Exercise text:
University of Minnesota Extension’s popular Nitrogen Smart program is now available as three interactive online courses, featuring short videos and quick quizzes to test your knowledge.

Nitrogen Smart is better known for its in-person meetings around the state each winter. A survey of past Nitrogen Smart participants found that over 75% changed at least one practice as a result of attending the meeting. Our survey data and estimates show a value of at least $3,200 for each attendee when calculating acreage, fertilizer cost savings, and potential increased yield.

The free online courses takes about three hours to complete but you can easily pause the session and complete it at another time.

Nitrogen Smart Fundamentals course

This educational program aims to help farmers improve their bottom line while also helping Minnesota meet environmental objectives on water quality. Participants will develop a deeper understanding of nitrogen and how it behaves in the environment. The online course will give you the tools you need to calculate an efficient, profitable N rate for your farm and tailor management practices to your region, soil type, and other conditions.

Learn about:
  • The nitrogen cycle
  • Nitrogen fertilizer sources 
  • Nitrogen Best Management Practices (BMPs)

Information provided:

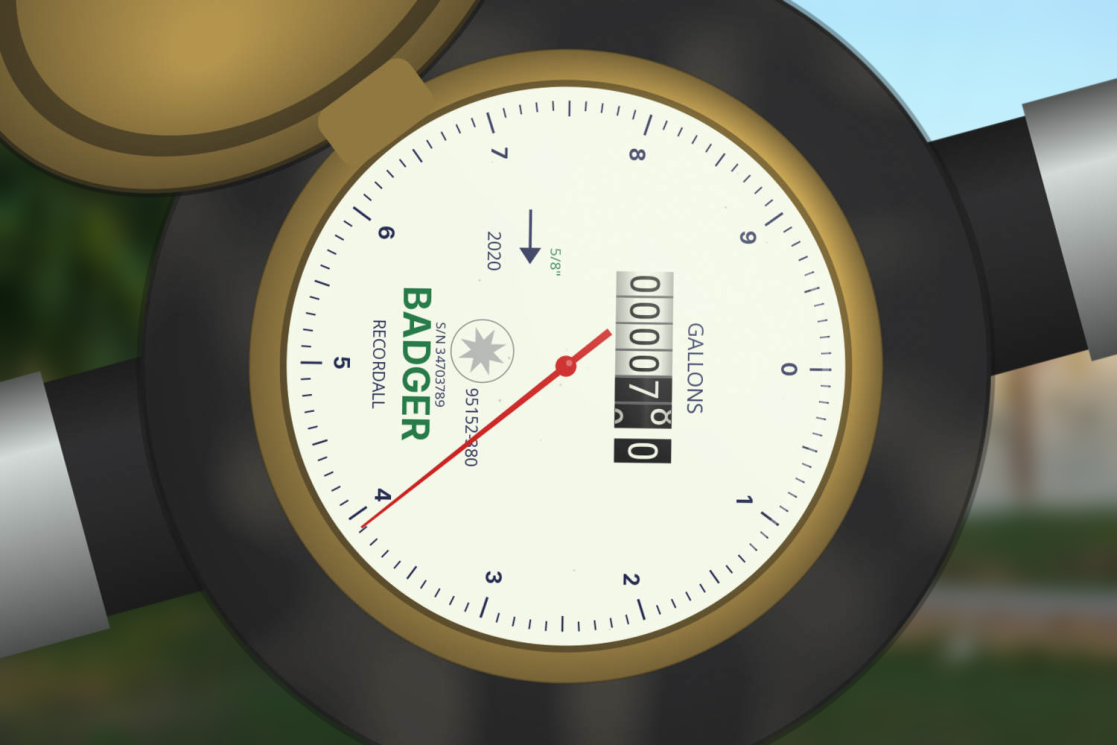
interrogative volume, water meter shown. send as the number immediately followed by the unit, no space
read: 783.9gal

Task set:
**A.** Can you reproduce the Nitrogen Smart text word for word between "University of Minnesota" and "test your knowledge.", inclusive?
**B.** Answer these questions from the Nitrogen Smart text:
(i) What share of past participants changed at least one practice after attending a meeting?
(ii) About how long do the free online courses take to complete?
(iii) What is the first topic listed under "Learn about:"?
Rely on the Nitrogen Smart text alone.

Answers below:
**A.**
University of Minnesota Extension’s popular Nitrogen Smart program is now available as three interactive online courses, featuring short videos and quick quizzes to test your knowledge.

**B.**
(i) Over 75%
(ii) About three hours
(iii) The nitrogen cycle